President Bush: Get Used To Iraq Civil War

President Bush doesn’t like to hear people using the ‘c’ word. In discussions about the war in Iraq, Mr Bush believes that appropriate language includes ‘sectarian violence’, ‘struggle for freedom’, ‘central front in the war on terror’, even ‘new phase’ – anything but ‘civil’ war. Yet given the increasing use of the term civil war by retired generals, analysts, politicians, pundits, the general public and the media, Mr Bush might be well-advised to start covering his ears.

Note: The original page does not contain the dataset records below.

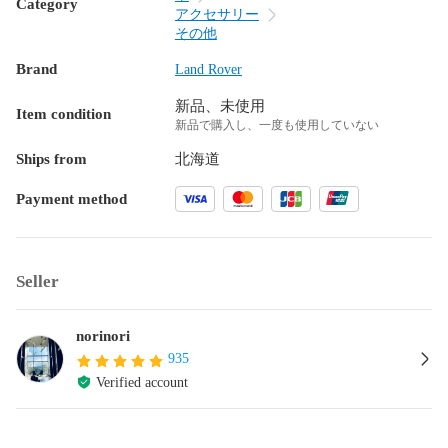
Category
アクセサリー
その他
Brand
Land Rover
新品、未使用
Item condition
新品で購入し、一度も使用していない
Ships from
北海道
Payment method
Seller
norinori
935
Verified account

On Monday, NBC became the first major television network to use the term in their coverage of the war in Iraq. On the Today show, Matt Lauer explained that “after careful consideration, NBC News has decided that a change in terminology is warranted, that the situation in Iraq with armed militarized factions fighting for their own political agendas can now be characterized as civil war.” Meanwhile, ABC News and CBS News have not yet settled on a policy regarding their use of the term civil war, although this has been the subject of constant discussion at both networks. ABC News senior vice president Paul Slavin has said, “We are not there yet,” owing to the difficulty of settling on a definition.

James Fearon, Professor of Political Science at Stanford University, says defining civil war is a complex business. However, there is consensus that it involves a violent conflict between organized groups within a country that are fighting over control of the government, one side’s separatist goals, or some divisive government policy. Most scholars also use the threshold of 1,000 dead. At the same time, political goals are crucial, so if the conflict in Iraq ever became purely a matter of violence between Sunni and Shiite communities driven by revenge and hatred rather than by political goals, many political scientists would then reject the term civil war.

The Washington Post has so far avoided any references to the civil war in Iraq, in particular because the US and Iraqi governments reject the term. On MSNBC’s Hardball, the paper’s national security reporter Dana Priest admitted that, while she “absolutely” believes Iraq is now in the grip of a civil war, “We try to avoid the labels, particularly when the elected government itself does not call its situation a civil war.”

Yet Los Angeles Times foreign editor Marjorie Miller questioned whether any country would admit it is in the midst of a civil war. Her editorial team were not influenced by either government in their decision to start using the term civil war on October 7. Ms Miller told the Jim Lehrer News Hour, “You have one country divided into armed factions that are engaged in combat. They’re using heavy weaponry. They’re using bombs, mortars, rocket-propelled grenades. They’re using machine guns mounted on the back of vehicles. Each side has combatants in and out of uniform. They’re attacking government ministries. You have 100 Iraqis dying at least every day. What do you call that, if not civil war?”

Most scholars surveyed by the New York Times agreed that Iraq is mired in a bloody civil war. One political scientist at Yale, Nicholas Sambanis, further said, “The level of violence is so extreme that it far surpasses most civil wars since 1945”. Nevertheless, the paper intends to use the phrase “sparingly and carefully” and “not for dramatic effect”.

Richard Betts, professor of political science and director of the Institute of War and Peace Studies at Columbia University, has said that that use of the term could have serious political implications for the Bush administration. “Well, it is a political issue now because the semantic question has political connotations,” Professor Betts told the Jim Lehrer News Hour. “Using the term does work against the administration’s line of argument, just as the administration’s insistence on using another term is a way of trying to deflect attention from the extent to which things aren’t as nice as we’d like.”

According to recent polls taken by NBC News, the Wall Street Journal, CNN and Gallup, roughly two-thirds of Americans believe that Iraq is embroiled in civil war. Immediately before the mid-term elections, most Americans also said they believe the US should withdraw its troops within one year.

It is widely believed that the Bush administration has refused to acknowledge the civil war in Iraq for fear that Americans will begin demanding to know why US troops are risking their lives and dying in an internal conflict in a foreign land, thereby collapsing already weak support for the war among Americans.

Yet if the Bush administration continues to refuse to acknowledge the civil war in Iraq, one of the potential consequences could be that the US will not implement the right change of course. Retired Gen. Barry R. McCaffrey, who led troops in the 1991 Persian Gulf War, said in an interview with the Washington Post, “If they can’t characterize what’s going on in Iraq in an honest fashion, we can’t begin to address the problem.”